Monadnock’s school board needs to change its priorities

December 08, 2008Keene Sentinel

At the Monadnock Regional School Board meeting on December 2, nearly two hours went by before the following topics came up: math, reading and science. The occasion was a report about student test results in the 2,000-student district.

Most school boards handle a lot of things that don’t directly involve curriculum and academic achievement — the condition of school buildings, strategies for teacher retention and allowances for extracurricular activity, among other matters.

But for close to four hours in the high school library last week, the members of the Monadnock board spent little time discussing the merits of any of such subjects. In a performance possibly acceptable in a new school district that’s just learning the ropes, the board of Monadnock (founded in 1961) went back and forth about how votes ought to be weighted in the multi-town district, how budgets ought to be organized on paper, how meeting minutes should be distributed, whether and how voters should be summoned to the polls to act on school issues, whether there’s a policy for school board members applying for paid school jobs and how people should behave at public meetings.

The session, which was conducted without a single break, was remarkable for how little it involved the actual substance of academics and school governance.

To be sure, some constructive things occurred. Shaken by an apparently insulting performance by a participant at a prior meeting, the chairman of the board, Eugene M. White 3rd, laid down new rules of order and promised to keep things in line.

Earlier in the evening, Kristen Goodenough of Swanzey, who recently quit in frustration eight months into a three-year school board term, complained of some board members snickering among themselves as others spoke. “Act more professional,” she insisted.

Other members of the public urged the board to observe its own schools’ anti-bullying policies. Late into the meeting there were signs that that expectation might be too high.

For the sake of its young people, Monadnock’s school board needs to change its ways.

At a minimum that means getting process off the table so substance can be debated in responsible and productive ways. That may require clarifying board policies and procedures — a step that’s under way in a limited fashion. It will require a tone of cooperation instead of confrontation. Ideally, it might also entail putting board members in a goldfish bowl by televising their meetings — an admittedly limited prospect given the disjointed geography of the seven-town district.

Finally, the board needs to get its priorities straight. At the December 2 meeting, the members spent far less time examining the ramifications on high school renovations of nixing a warrant article for a new middle school than they did debating a $620 per week cleaning contract for mops, floor mats and custodian uniforms for the district’s nine schools.

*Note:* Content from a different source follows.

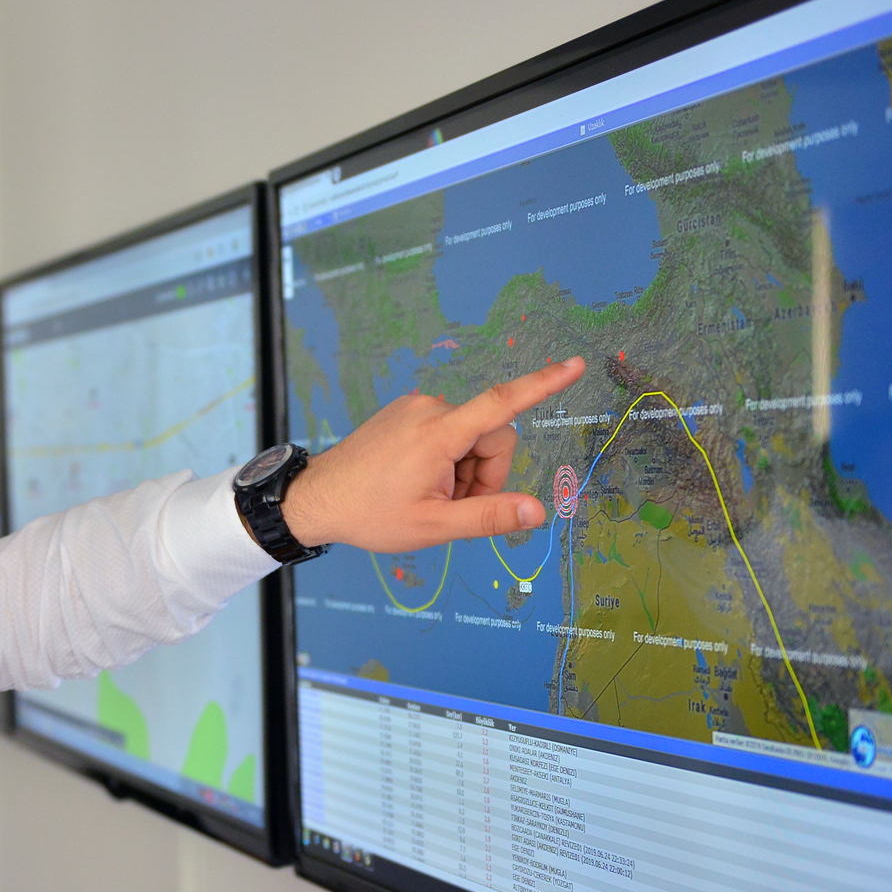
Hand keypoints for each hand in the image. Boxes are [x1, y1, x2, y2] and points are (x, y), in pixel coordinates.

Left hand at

Under ordinary circumstances, school oversight is complicated stuff. Not everybody values education the same way, and schools are often bound by requirements drafted by policymakers far away from local classrooms. The situation is particularly nettlesome in multi-town districts such as Monadnock, where a cockeyed school funding system can pit communities against each other, where cross-border jealousies can go way back, and where, if given a chance, suspicions of skullduggery and pocket-lining can become destructive distractions.

So, Monadnock’s school board faces particular hurdles in serving the district’s current and future adults. First among its ambitions should be to create and sustain an environment where respect, tolerance, imagination and the purposes of education are valued as much as fiscal discipline. Based on the recent record at Monadnock, such an environment is the exception, not the norm. Either the board acknowledges that it must change the situation, or it runs the risk of letting its dysfunction leach out of the boardroom and into the classroom, where learning is supposed to take place.